Manual or automatic? I start with automatic and then in situations where that function is challenged, I might switch to manual. Most cameras also give you a choice as to what is being focused on. You can choose the centre of the frame, some other point in the field, or an average, or a centre weighted average. These can make for fun experiments.  

For example, when taking an image of a bird, I often have it on centre focus and I put the bird smack in the centre. I can always recompose with a crop later if I want the bird at a different place.

3) Image stabilization


I leave this on unless there is a specific reason I don’t want it. Maybe I want things blurry. Here is the Hollyhock Garden but you might not recognize it. 

4) Sound off

My preference is to turn off camera beeps.
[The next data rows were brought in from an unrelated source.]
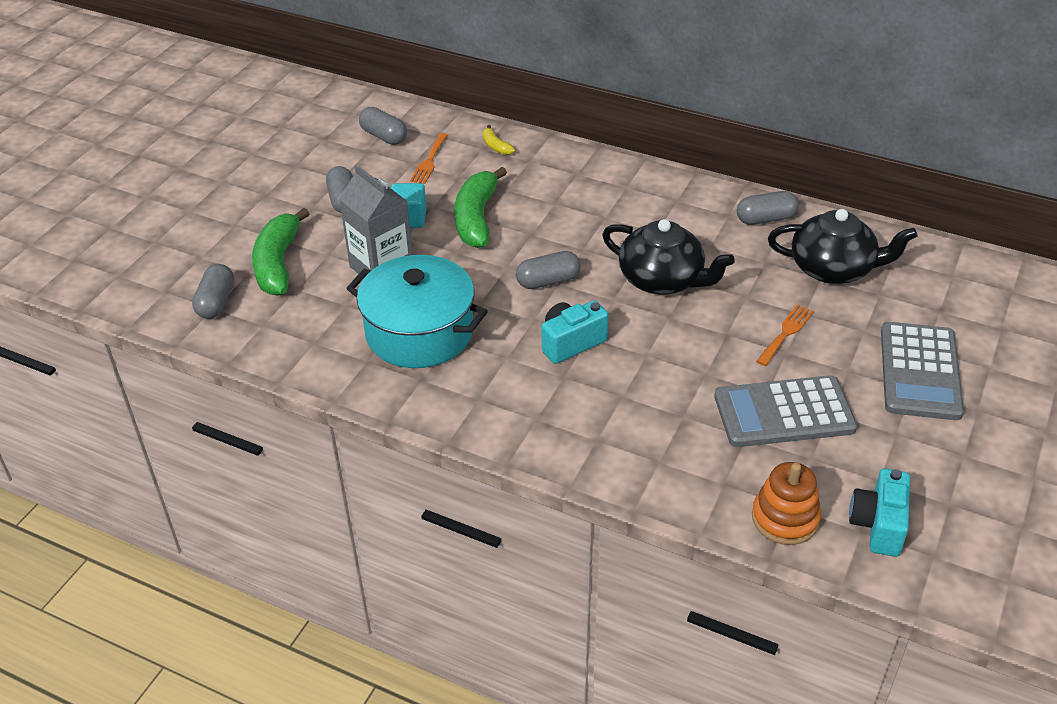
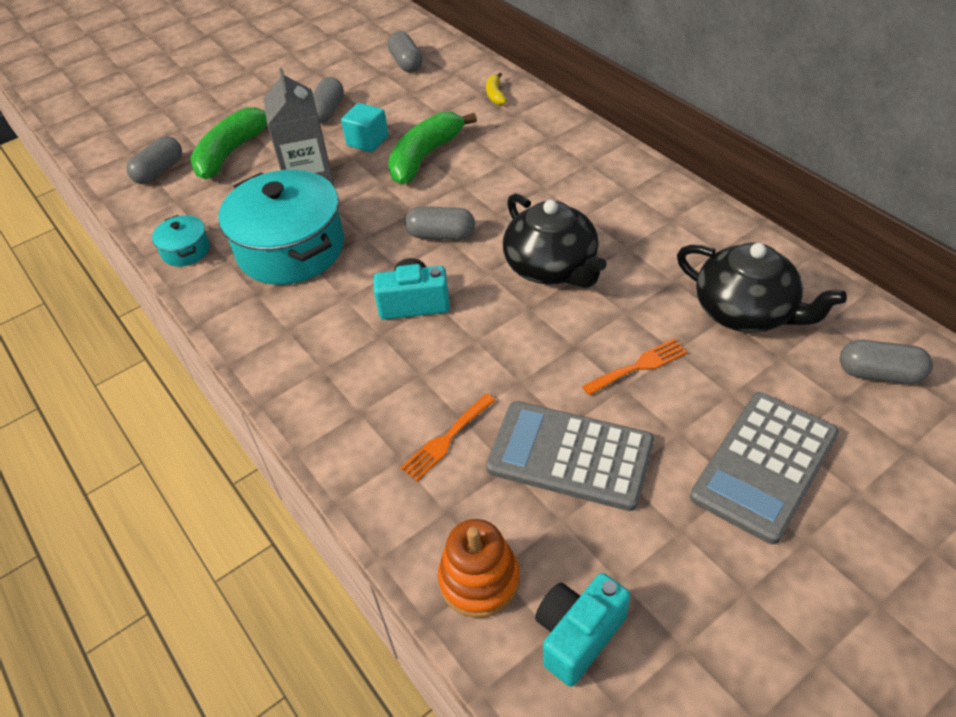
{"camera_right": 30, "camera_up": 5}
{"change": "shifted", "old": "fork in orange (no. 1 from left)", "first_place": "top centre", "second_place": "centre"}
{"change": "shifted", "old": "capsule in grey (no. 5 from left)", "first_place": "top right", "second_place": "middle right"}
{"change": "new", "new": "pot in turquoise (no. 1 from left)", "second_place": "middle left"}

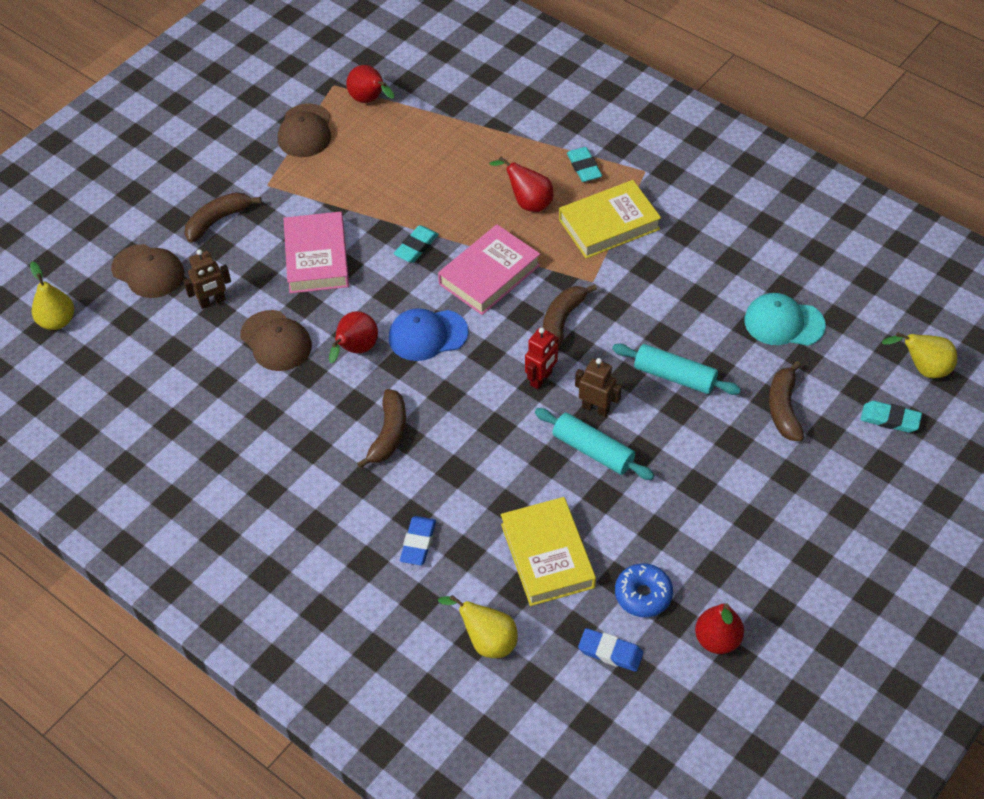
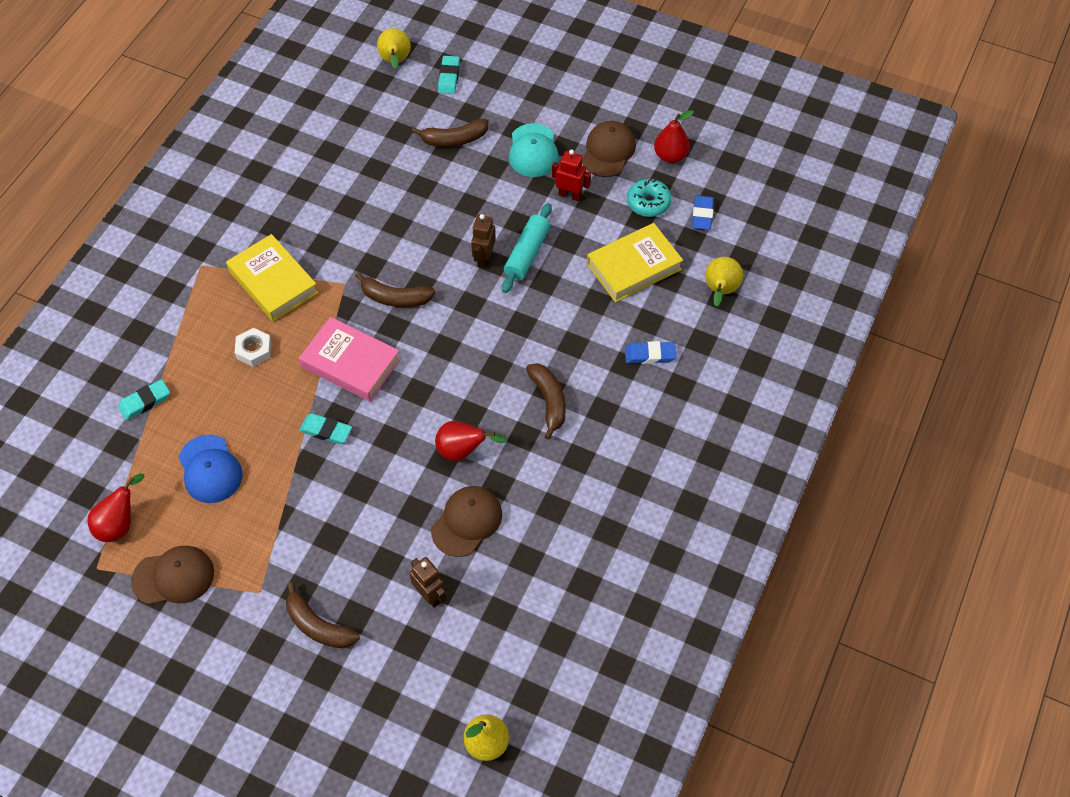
{"camera_right": -105, "camera_up": 5}
{"change": "shifted", "old": "cap in brown (no. 1 from left in the first image)", "new": "cap in brown (no. 3 from left)", "first_place": "middle left", "second_place": "top centre"}
{"change": "gone", "old": "book in pink (no. 1 from left)", "first_place": "top left"}
{"change": "rotated", "old": "banana in brown (no. 2 from left in the first image)", "first_place": "centre", "second_place": "centre", "degrees": 75}
{"change": "shifted", "old": "cap in blue", "first_place": "centre", "second_place": "middle left"}
{"change": "swapped", "old": "pear in red (no. 3 from left)", "new": "nut in white", "first_place": "top centre", "second_place": "middle left"}
{"change": "shifted", "old": "robot in red", "first_place": "centre", "second_place": "top centre"}
{"change": "shifted", "old": "eraser in turquoise (no. 2 from left in the first image)", "new": "eraser in turquoise (no. 1 from left)", "first_place": "top centre", "second_place": "middle left"}
{"change": "gone", "old": "rolling pin in turquoise (no. 2 from left)", "first_place": "middle right"}
{"change": "repainted", "old": "donut in blue", "new": "donut in turquoise", "first_place": "bottom centre", "second_place": "top centre"}
{"change": "shifted", "old": "cap in turquoise", "first_place": "middle right", "second_place": "top centre"}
Why add noise to your creative process, and why disturb everyone else?

There isn’t enough room today to cover the rest of the settings in detail but here are a few things that you should look into to deepen your photo quality:

5) Exposure Mode: I like to start in Program mode rather than Auto as it allows me to make easy adjustments as I go. Lots to learn about the other exposure modes available now.  

6) White Balance: I start in Auto and only rarely shift as necessary, like if I am under fluorescent lights. 

7) Beginning ISO: This is how you set how sensitive you want the sensor to be, like the speed of the film in the old days. There is also a lot to talk about here. In broad daylight, I might start with an ISO of 400, boosting as needed for clouds or lower light. Indoors in a darkened room I might be way up at 24,000. It is complicated.

Think of it like the ISO is the context within which you choose shutter speed and aperture; aperture being the amount of light being allowed into the lens. If you can’t get the settings you want, sometimes you just need to adjust the ISO and try again.